Früher war der berühmte Klaps auf den Hintern Normalität in vielen Familien. Heute schauen viele nicht mehr weg, wenn Eltern ihre Kinder mit teils groben Maßnahmen erziehen wollen. So wie eine 35-jährige Mutter aus Radolfzell, die gesehen haben wollte, wie eine andere Mutter ihr Kind geschlagen haben soll. Sie rief die Polizei und der Fall landete vor Gericht.

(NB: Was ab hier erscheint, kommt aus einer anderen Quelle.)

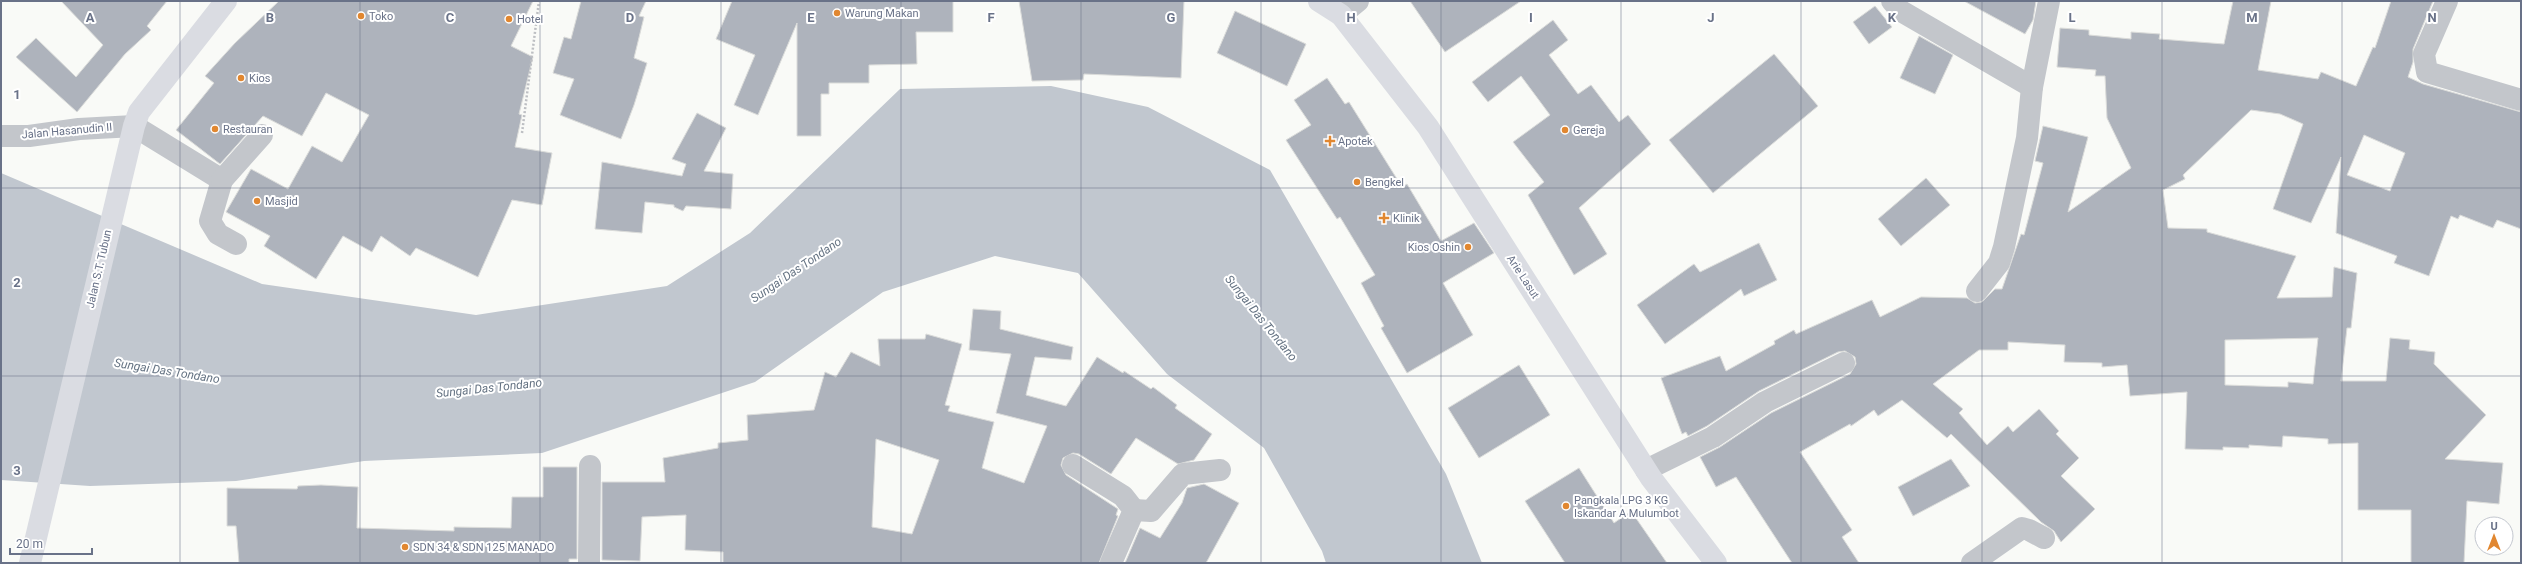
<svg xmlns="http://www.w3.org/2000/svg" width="2522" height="564" font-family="Roboto,sans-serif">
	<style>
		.water { fill: #c1c7cf }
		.building { fill: #aeb3bc; stroke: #dbdcda; fill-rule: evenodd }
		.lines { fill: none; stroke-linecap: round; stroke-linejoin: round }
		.path { stroke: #bdbfc3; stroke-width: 2.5; stroke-dasharray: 2 2; stroke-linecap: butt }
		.minor { stroke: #c3c6cb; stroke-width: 22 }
		.major { stroke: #dadce2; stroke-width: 22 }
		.highway { stroke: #dadce2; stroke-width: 22 }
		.grid { fill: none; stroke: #697288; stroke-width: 1; stroke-opacity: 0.55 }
		.poi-dot { fill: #e18730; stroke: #fff; stroke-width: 1.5 }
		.labels { text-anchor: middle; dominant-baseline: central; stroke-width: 4; stroke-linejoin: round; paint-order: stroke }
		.poi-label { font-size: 11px; fill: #697288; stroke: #fff; text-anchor: start }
		.street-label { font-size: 11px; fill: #697288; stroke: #fff }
		.water-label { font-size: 12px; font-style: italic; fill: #657383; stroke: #fff }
		.grid-label { font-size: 13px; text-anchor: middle; font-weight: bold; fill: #697288; stroke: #fff; stroke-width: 4; stroke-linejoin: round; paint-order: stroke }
	</style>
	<rect width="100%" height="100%" fill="#f9faf7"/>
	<path class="water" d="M 1051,86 L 1148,107 L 1270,170 L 1446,474 L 1482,563 L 1326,563 L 1322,551 L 1264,448 L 1167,374 L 1078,273 L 995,256 L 883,292 L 755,382 L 542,453 L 364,461 L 236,481 L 90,486 L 1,480 L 1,173 L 262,284 L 476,315 L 667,286 L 750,233 L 900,89 Z"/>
	<g class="building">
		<path d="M 61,1 L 167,1 L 147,26 L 151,30 L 125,54 L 77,112 L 16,57 L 36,38 L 76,77 L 103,45 Z"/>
		<path d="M 279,1 L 533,1 L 511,46 L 533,57 L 519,114 L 522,115 L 515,147 L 552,153 L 542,205 L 512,200 L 478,277 L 416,248 L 410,256 L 381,236 L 372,252 L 343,236 L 316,279 L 264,246 L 270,236 L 226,212 L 251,169 L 288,189 L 312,146 L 342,162 L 369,115 L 326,93 L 302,136 L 263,116 L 220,164 L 176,130 L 214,83 L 205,76 L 235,43 Z"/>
		<path d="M 581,1 L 646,1 L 639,16 L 644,17 L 634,58 L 647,63 L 634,105 L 621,139 L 560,115 L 574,79 L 553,73 L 564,37 L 571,39 Z"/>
		<path d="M 732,1 L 953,1 L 953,32 L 916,32 L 917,64 L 869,65 L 869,83 L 829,83 L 829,94 L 821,94 L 821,136 L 797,136 L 797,23 L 758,115 L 734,105 L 755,55 L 716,39 Z"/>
		<path d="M 1019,1 L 1184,1 L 1181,78 L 1084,74 L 1083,80 L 1032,81 Z"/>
		<path d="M 1410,1 L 1521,1 L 1445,52 Z"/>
		<path d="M 1964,1 L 2036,1 L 2033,20 L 2025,34 Z"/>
		<path d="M 2233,1 L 2271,1 L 2258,70 L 2318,79 L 2321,72 L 2356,86 L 2373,47 L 2375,48 L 2391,1 L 2433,1 L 2413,49 L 2413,62 L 2408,77 L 2423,84 L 2521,112 L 2521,229 L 2497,220 L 2493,228 L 2460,215 L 2458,219 L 2451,216 L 2429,276 L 2394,263 L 2397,256 L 2336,233 L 2341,157 L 2311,223 L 2273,209 L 2303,124 L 2280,114 L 2251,110 L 2183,175 L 2185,179 L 2163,190 L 2168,228 L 2207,229 L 2207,232 L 2296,256 L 2277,298 L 2332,297 L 2334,267 L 2357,273 L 2351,328 L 2347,328 L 2341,381 L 2386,381 L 2390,338 L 2410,340 L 2409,349 L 2435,352 L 2434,364 L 2486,415 L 2445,459 L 2503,463 L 2499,504 L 2467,501 L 2464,563 L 2411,563 L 2411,510 L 2358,510 L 2358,443 L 2328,444 L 2328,439 L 2283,436 L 2282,447 L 2249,445 L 2249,448 L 2223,447 L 2223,450 L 2185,449 L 2187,392 L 2130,396 L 2127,365 L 2102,367 L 2102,363 L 2064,362 L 2065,345 L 2008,342 L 2008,350 L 1979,350 L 1933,384 L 1963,409 L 1959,413 L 1987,445 L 2008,426 L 2013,432 L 2039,409 L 2059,431 L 2056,434 L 2079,458 L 2061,476 L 2095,509 L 2061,542 L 2054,531 L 2041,522 L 1951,434 L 1947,438 L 1902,400 L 1878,416 L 1874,410 L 1851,426 L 1850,424 L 1800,452 L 1852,530 L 1842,537 L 1859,563 L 1792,563 L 1736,477 L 1716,487 L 1700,457 L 1720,447 L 1771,413 L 1850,374 L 1856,364 L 1855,357 L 1845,351 L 1838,352 L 1759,391 L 1707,426 L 1688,436 L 1686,432 L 1682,434 L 1661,378 L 1720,356 L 1726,371 L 1775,344 L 1774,341 L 1794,330 L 1796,334 L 1872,300 L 1880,317 L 1921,297 L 1967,298 L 1975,303 L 1982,302 L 1995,289 L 2002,289 L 2021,234 L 2024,235 L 2043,163 L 2035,161 L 2043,126 L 2088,137 L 2068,212 L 2131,168 L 2107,118 L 2105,76 L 2095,76 L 2096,70 L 2057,67 L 2060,28 L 2089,30 L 2089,35 L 2131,39 L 2131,32 L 2160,34 L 2159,39 L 2224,44 ZM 2364,135 L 2405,153 L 2390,191 L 2347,175 ZM 2318,338 L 2313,384 L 2288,382 L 2288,387 L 2225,385 L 2225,340 Z"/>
		<path d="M 1875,6 L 1892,27 L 1869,44 L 1853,22 Z"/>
		<path d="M 1235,11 L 1306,44 L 1287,86 L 1217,53 Z"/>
		<path d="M 1553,20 L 1568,40 L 1549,55 L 1578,94 L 1591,85 L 1619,122 L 1628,115 L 1651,144 L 1579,208 L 1607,254 L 1574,275 L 1528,195 L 1544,182 L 1513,142 L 1550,115 L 1521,76 L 1488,102 L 1472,82 Z"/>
		<path d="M 1919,36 L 1953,55 L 1935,94 L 1900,78 Z"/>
		<path d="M 1774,54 L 1818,106 L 1713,193 L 1669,140 Z"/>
		<path d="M 1327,78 L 1345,104 L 1349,102 L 1402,187 L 1407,184 L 1441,241 L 1474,223 L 1494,253 L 1443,283 L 1473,335 L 1407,373 L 1381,328 L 1384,326 L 1361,283 L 1375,275 L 1340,217 L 1337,219 L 1286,140 L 1311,125 L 1294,100 Z"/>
		<path d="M 697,113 L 726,128 L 704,171 L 733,174 L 731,209 L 686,206 L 683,211 L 674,207 L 674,205 L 645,202 L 642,233 L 595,229 L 602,162 L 682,176 L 686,164 L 672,159 Z"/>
		<path d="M 1926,178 L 1950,205 L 1901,246 L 1878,219 Z"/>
		<path d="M 1759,243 L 1777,280 L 1744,296 L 1741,289 L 1665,344 L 1637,305 L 1694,264 L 1700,272 Z"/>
		<path d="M 973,309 L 1001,311 L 1000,329 L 1073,347 L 1071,360 L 1035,357 L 1026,395 L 1066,406 L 1097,357 L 1123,373 L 1124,371 L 1151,389 L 1153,387 L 1177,405 L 1175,408 L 1212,434 L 1194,460 L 1178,464 L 1136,438 L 1111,474 L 1079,454 L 1073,453 L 1063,458 L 1061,465 L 1066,475 L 1118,509 L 1116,515 L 1118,516 L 1099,563 L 723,563 L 723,552 L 685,550 L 686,515 L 642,517 L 640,561 L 602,560 L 602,482 L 665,482 L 663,458 L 718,448 L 718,443 L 748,440 L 747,415 L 814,410 L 825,372 L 836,377 L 851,352 L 880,366 L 878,339 L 925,339 L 926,334 L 962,344 L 945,405 L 950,406 L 948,411 L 994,422 L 982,468 L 1024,483 L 1047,426 L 996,413 L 1011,354 L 969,350 ZM 876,439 L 939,460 L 912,534 L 872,527 Z"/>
		<path d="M 1519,365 L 1550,415 L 1479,458 L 1448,408 Z"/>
		<path d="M 1951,459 L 1970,486 L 1913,516 L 1898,487 Z"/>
		<path d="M 543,467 L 577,467 L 577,559 L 569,559 L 569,563 L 239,563 L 236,526 L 227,526 L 227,488 L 297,489 L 298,486 L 321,485 L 358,487 L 357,528 L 454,531 L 454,527 L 511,528 L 512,497 L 543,497 Z"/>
		<path d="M 1579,468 L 1614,523 L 1631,511 L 1667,563 L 1565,563 L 1525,501 Z"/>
		<path d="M 1204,484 L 1239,503 L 1206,563 L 1125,563 L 1140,528 L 1160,538 L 1182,503 L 1187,488 Z"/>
	</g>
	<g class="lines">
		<path class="path" d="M 522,133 L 539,1"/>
		<g class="minor">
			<path d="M 1892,1 L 1901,11 L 2032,87"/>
			<path d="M 2447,1 L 2424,54 L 2427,72 L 2521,100"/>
			<path d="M 1341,15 L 1358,1"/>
			<path d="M 1,136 L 29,136 L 79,129 L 134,126 L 222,180 L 210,221 L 218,234 L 236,244"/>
			<path d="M 222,180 L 262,135"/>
			<path d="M 1977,291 L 1999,263 L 2004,247 L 2027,138 L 2032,87 L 2049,1"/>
			<path d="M 1073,465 L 1123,496 L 1134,510 L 1111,563"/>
			<path d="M 1646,470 L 1713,437 L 1765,402 L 1844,363"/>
			<path d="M 1134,510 L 1151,511 L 1183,474 L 1220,470"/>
			<path d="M 589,563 L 590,466"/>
			<path d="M 1972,563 L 2022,528 L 2029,530 L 2044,538"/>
		</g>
		<path class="major" d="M 1319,1 L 1341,15 L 1428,127 L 1651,478 L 1716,563"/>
		<path class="highway" d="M 30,563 L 134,126 L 139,112 L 226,1"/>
	</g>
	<path class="grid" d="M 180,1 L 180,563M 360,1 L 360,563M 540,1 L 540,563M 721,1 L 721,563M 901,1 L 901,563M 1081,1 L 1081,563M 1261,1 L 1261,563M 1441,1 L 1441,563M 1621,1 L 1621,563M 1801,1 L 1801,563M 1982,1 L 1982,563M 2162,1 L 2162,563M 2342,1 L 2342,563M 1,188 L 2521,188M 1,376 L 2521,376"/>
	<g class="poi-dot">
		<circle cx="837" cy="13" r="4"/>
		<circle cx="361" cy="16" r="4"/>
		<circle cx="509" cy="19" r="4"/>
		<circle cx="241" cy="78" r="4"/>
		<circle cx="215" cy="129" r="4"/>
		<circle cx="1565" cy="130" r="4"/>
		<path d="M1328 135h4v4h4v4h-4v4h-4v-4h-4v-4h4z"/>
		<circle cx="1357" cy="182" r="4"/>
		<circle cx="257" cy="201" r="4"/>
		<path d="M1382 212h4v4h4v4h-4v4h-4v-4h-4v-4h4z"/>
		<circle cx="1468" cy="247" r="4"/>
		<circle cx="1566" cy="506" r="4"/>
		<circle cx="405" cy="547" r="4"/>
	</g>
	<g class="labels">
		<g class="poi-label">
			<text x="845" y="13">Warung Makan</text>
			<text x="369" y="16">Toko</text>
			<text x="517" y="19">Hotel</text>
			<text x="249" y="78">Kios</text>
			<text x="223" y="129">Restauran</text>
			<text x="1573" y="130">Gereja</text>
			<text x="1338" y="141">Apotek</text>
			<text x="1365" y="182">Bengkel</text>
			<text x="265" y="201">Masjid</text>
			<text x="1393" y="218">Klinik</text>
			<text x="1460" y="247" text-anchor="end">Kios Oshin</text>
			<text x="1574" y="500">Pangkala LPG 3 KG<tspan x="1574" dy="13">Iskandar A Mulumbot</tspan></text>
			<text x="413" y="547">SDN 34 &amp; SDN 125 MANADO</text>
		</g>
		<g class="street-label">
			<text transform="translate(67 131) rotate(-5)">Jalan Hasanudin II</text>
			<text transform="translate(99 269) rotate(-77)">Jalan S.T. Tubun</text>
			<text transform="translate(1523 277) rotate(57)">Arie Lasut</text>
		</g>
		<g class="water-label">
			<text transform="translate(796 270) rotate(-34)">Sungai Das Tondano</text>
			<text transform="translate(1261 318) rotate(51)">Sungai Das Tondano</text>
			<text transform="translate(167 371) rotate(9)">Sungai Das Tondano</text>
			<text transform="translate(489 388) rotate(-6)">Sungai Das Tondano</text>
		</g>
	</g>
	<g class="grid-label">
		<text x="90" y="22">A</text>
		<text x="270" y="22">B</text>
		<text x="450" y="22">C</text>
		<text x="630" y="22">D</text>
		<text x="811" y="22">E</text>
		<text x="991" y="22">F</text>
		<text x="1171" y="22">G</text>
		<text x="1351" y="22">H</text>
		<text x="1531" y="22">I</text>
		<text x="1711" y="22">J</text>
		<text x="1892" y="22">K</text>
		<text x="2072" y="22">L</text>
		<text x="2252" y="22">M</text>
		<text x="2432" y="22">N</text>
		<text x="17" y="99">1</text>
		<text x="17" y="287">2</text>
		<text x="17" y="475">3</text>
	</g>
	<rect width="2522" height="564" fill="none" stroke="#697288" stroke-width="4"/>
	<g transform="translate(2494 536)"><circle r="19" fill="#ffffff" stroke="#c3c7cf"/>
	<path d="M0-3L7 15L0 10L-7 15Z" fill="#e18730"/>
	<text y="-6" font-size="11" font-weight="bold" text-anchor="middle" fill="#697288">U</text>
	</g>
	<path d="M10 548v6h82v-6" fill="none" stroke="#697288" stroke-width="2"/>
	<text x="16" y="548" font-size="12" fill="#697288" stroke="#ffffff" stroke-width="3" paint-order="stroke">20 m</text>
</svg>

Eine 39 Jahre alte Frau aus Radolfzell war vor dem Radolfzeller Amtsgericht wegen der Misshandlung von Schutzbefohlenen angeklagt. Schutzbefohlen, das war in diesem Fall ihre damals zwei Jahre alte Tochter, die sie angeblich in aller Öffentlichkeit geschlagen haben soll. Zur Anklage kam es, weil eine andere Mutter diesen Vorfall gesehen haben möchte. Tatort war der Spielplatz in der Praxedisstraße in Radolfzell an einem Spätsommertag im Jahr 2024.
Eine Zeugin war sich sicher, Schläge gesehen zu haben. Eine andere Zeugin war sich ebenso sicher, dass es keine Schläge gegeben hat. Aus diesem Grund sprach Ulrike Steiner, Direktorin des Amtsgerichts Radolfzell, die dreifache Mutter frei. Die Zeugenaussagen seien nicht überzeugend oder eindeutig gewesen.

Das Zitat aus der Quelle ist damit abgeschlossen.